TASK OBJECTIVE
Could you count how many lines of the data include "SilkS" and answer with the number only?

EXTRACTED ENTRIES

--- START ---

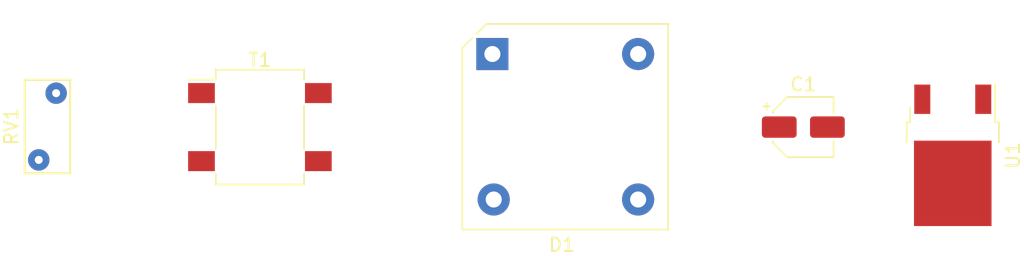
<source format=kicad_pcb>
(kicad_pcb (version 20211014) (generator pcbnew)

  (general
    (thickness 1.6)
  )

  (paper "A4")
  (layers
    (0 "F.Cu" signal)
    (31 "B.Cu" signal)
    (32 "B.Adhes" user "B.Adhesive")
    (33 "F.Adhes" user "F.Adhesive")
    (34 "B.Paste" user)
    (35 "F.Paste" user)
    (36 "B.SilkS" user "B.Silkscreen")
    (37 "F.SilkS" user "F.Silkscreen")
    (38 "B.Mask" user)
    (39 "F.Mask" user)
    (40 "Dwgs.User" user "User.Drawings")
    (41 "Cmts.User" user "User.Comments")
    (42 "Eco1.User" user "User.Eco1")
    (43 "Eco2.User" user "User.Eco2")
    (44 "Edge.Cuts" user)
    (45 "Margin" user)
    (46 "B.CrtYd" user "B.Courtyard")
    (47 "F.CrtYd" user "F.Courtyard")
    (48 "B.Fab" user)
    (49 "F.Fab" user)
    (50 "User.1" user)
    (51 "User.2" user)
    (52 "User.3" user)
    (53 "User.4" user)
    (54 "User.5" user)
    (55 "User.6" user)
    (56 "User.7" user)
    (57 "User.8" user)
    (58 "User.9" user)
  )

  (setup
    (pad_to_mask_clearance 0)
    (pcbplotparams
      (layerselection 0x00010fc_ffffffff)
      (disableapertmacros false)
      (usegerberextensions false)
      (usegerberattributes true)
      (usegerberadvancedattributes true)
      (creategerberjobfile true)
      (svguseinch false)
      (svgprecision 6)
      (excludeedgelayer true)
      (plotframeref false)
      (viasonmask false)
      (mode 1)
      (useauxorigin false)
      (hpglpennumber 1)
      (hpglpenspeed 20)
      (hpglpendiameter 15.000000)
      (dxfpolygonmode true)
      (dxfimperialunits true)
      (dxfusepcbnewfont true)
      (psnegative false)
      (psa4output false)
      (plotreference true)
      (plotvalue true)
      (plotinvisibletext false)
      (sketchpadsonfab false)
      (subtractmaskfromsilk false)
      (outputformat 1)
      (mirror false)
      (drillshape 1)
      (scaleselection 1)
      (outputdirectory "")
    )
  )

  (net 0 "")
  (net 1 "Net-(C1-Pad1)")
  (net 2 "GND")
  (net 3 "Net-(D1-Pad1)")
  (net 4 "Net-(D1-Pad2)")
  (net 5 "AC")
  (net 6 "Net-(R1-Pad1)")

  (footprint "Diode_SMD:Diode_Bridge_Vishay_DFSFlat" (layer "F.Cu") (at 99.06 119.38))

  (footprint "Diode_THT:Diode_Bridge_15.1x15.1x6.3mm_P10.9mm" (layer "F.Cu") (at 116.445 113.905))

  (footprint "Varistor:RV_Disc_D7mm_W3.4mm_P5mm" (layer "F.Cu") (at 83.82 116.84 -90))

  (footprint "Capacitor_SMD:CP_Elec_4x3" (layer "F.Cu") (at 139.7 119.38))

  (footprint "Package_TO_SOT_SMD:TO-252-2" (layer "F.Cu") (at 150.875 121.495 -90))

)

</source>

--- END ---

SOLUTION FOR THIS EXERCISE
2